INSTRUCTIONS FOR THE TASK –
Working from the records below, repeat exactly the lines starting at the line that contains "Contribution Levy (Amendment)" and ending at the line that contains "- [සිංහල](http", inclusive.

Start of MATERIAL SUPPLIED

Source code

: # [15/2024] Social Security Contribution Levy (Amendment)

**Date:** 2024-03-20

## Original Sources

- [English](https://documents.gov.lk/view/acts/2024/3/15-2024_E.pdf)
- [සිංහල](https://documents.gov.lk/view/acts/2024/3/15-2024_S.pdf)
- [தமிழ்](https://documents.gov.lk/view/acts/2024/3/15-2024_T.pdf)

End of MATERIAL SUPPLIED

SOLVED EXERCISE –
: # [15/2024] Social Security Contribution Levy (Amendment)

**Date:** 2024-03-20

## Original Sources

- [English](https://documents.gov.lk/view/acts/2024/3/15-2024_E.pdf)
- [සිංහල](https://documents.gov.lk/view/acts/2024/3/15-2024_S.pdf)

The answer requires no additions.